Grodner also assured that the tenth-season's 13 houseguests are "different from any other cast we've had."
"As far as the cast is concerned, rest assured they are all strangers," she told the website about the cast.
"We have a wide range of ages on the show this year. There's young, there's old, there's in between; there's parents, there's students; there's people with white collar jobs, blue collar jobs. It's all very different. We've got a lot of very specific types of people in this house, and people who have very extreme points of view than maybe we've had in the past."
Grodner also explained that Big Brother's tenth-season house will be made in the image of the guests who inhabit it.

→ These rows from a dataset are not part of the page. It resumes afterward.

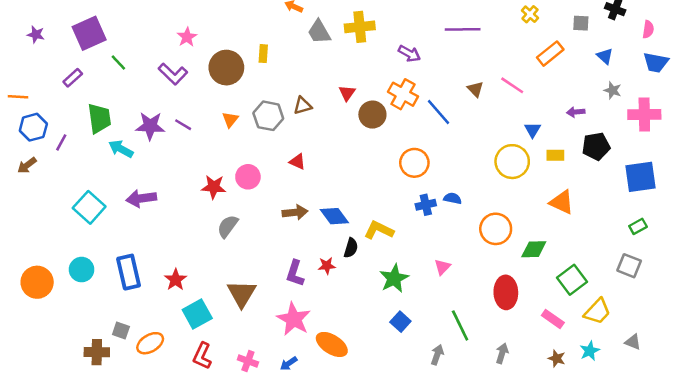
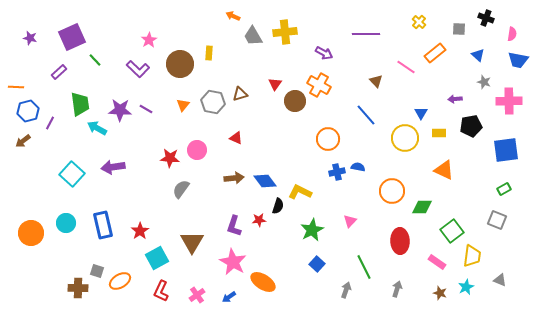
pink line: (512, 85) -> (406, 67), moved
blue line: (439, 112) -> (366, 115), moved
yellow trapezoid: (597, 311) -> (472, 256), turned -35
pink cross: (248, 361) -> (197, 295), turned 35

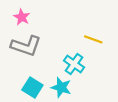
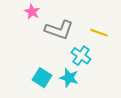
gray L-shape: (26, 46) -> (59, 30), moved

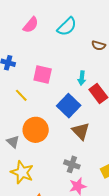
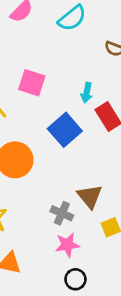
brown triangle: (81, 131) -> (90, 196), moved

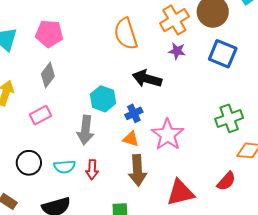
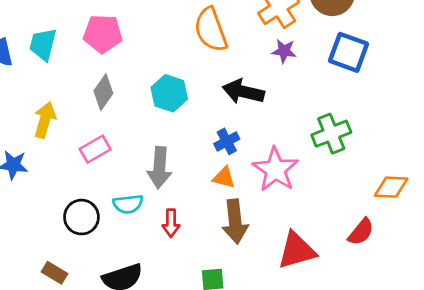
cyan hexagon: (103, 99) -> (169, 93), moved
green cross: (229, 118) -> (331, 134), moved
cyan semicircle: (65, 167) -> (128, 204), moved

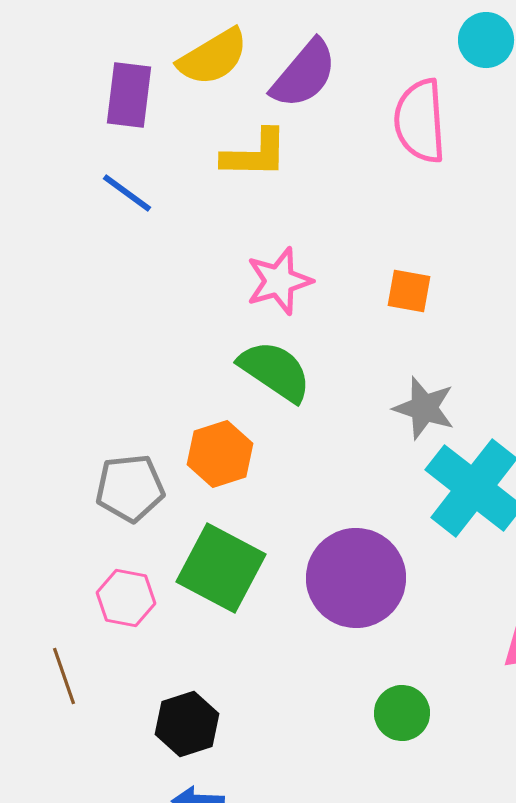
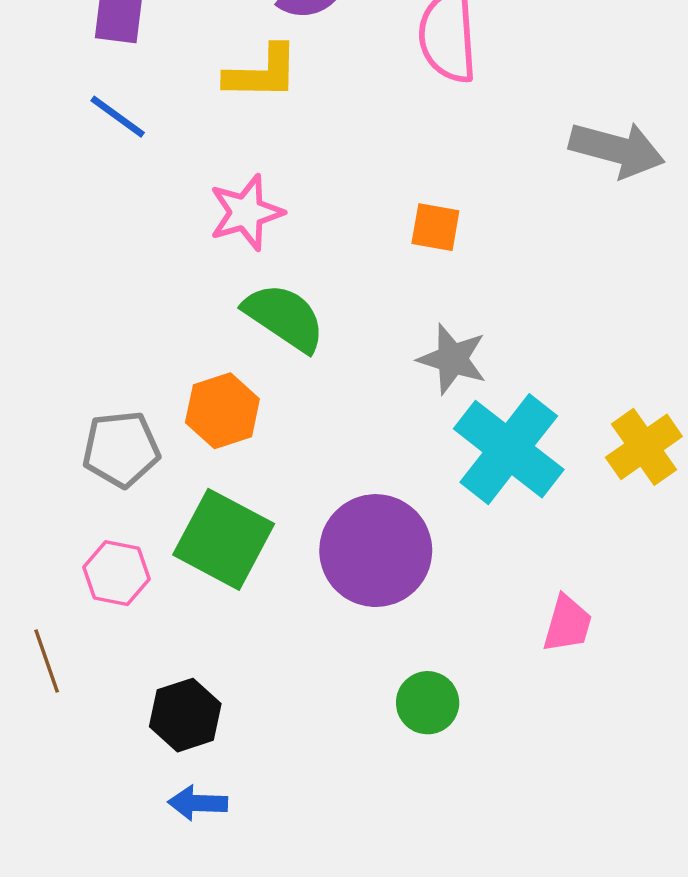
pink star: (279, 281) -> (246, 212), moved

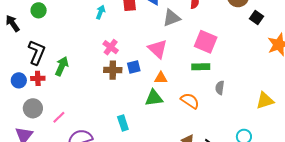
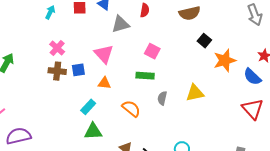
black square: (257, 18) -> (204, 41), moved
pink square: (206, 42) -> (152, 51), size x0.7
green triangle: (154, 98) -> (93, 131), moved
yellow triangle: (265, 101) -> (195, 93), moved
cyan rectangle: (123, 123) -> (88, 107), moved, turned 56

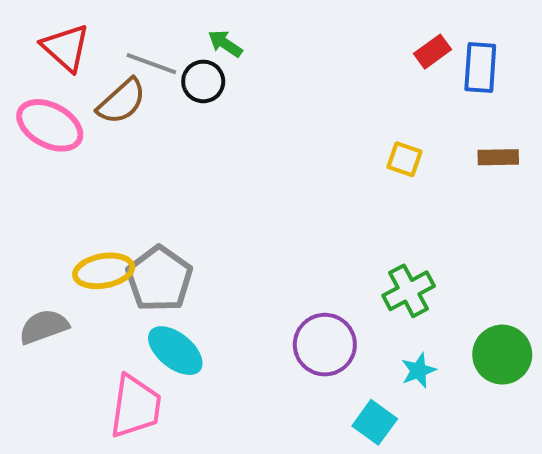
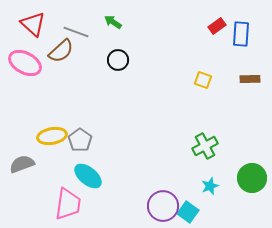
black circle: (203, 81) -> (118, 60), moved
gray pentagon: (159, 279) -> (80, 140), size x0.7
purple circle: (325, 345) -> (163, 206), moved

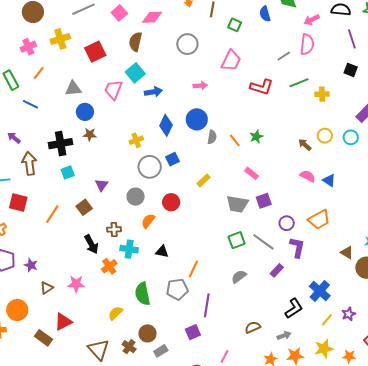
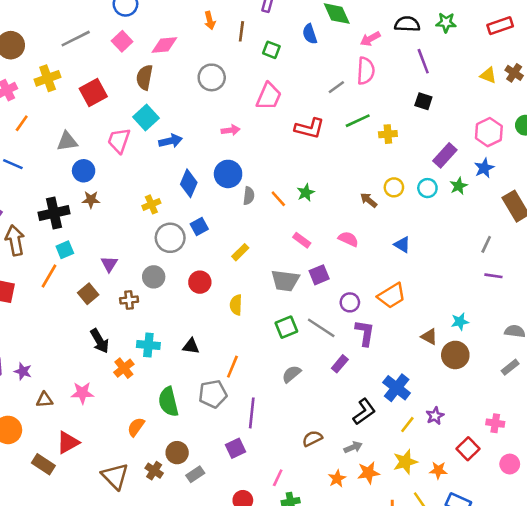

"This year [the house] reflects the cast in all the different places and eras they come from," she told WeLoveBigBrother.com. "This is a very different thing and it goes with the cast."
In addition, Grodner confirmed live studio audiences will also be present during the eviction episodes -- which will air Wednesdays at 8PM ET/PT beginning July 15. It will represent the first time since Big Brother's first season that the show will have a studio audience present for the live weekly evictions.
"We feel like it adds energy to the show," she explained to the website. "It gets [host Julie Chen] on her toes to get the fans involved, to have them in our audience and to have some audience involvement. It will really be a nice, refreshing change."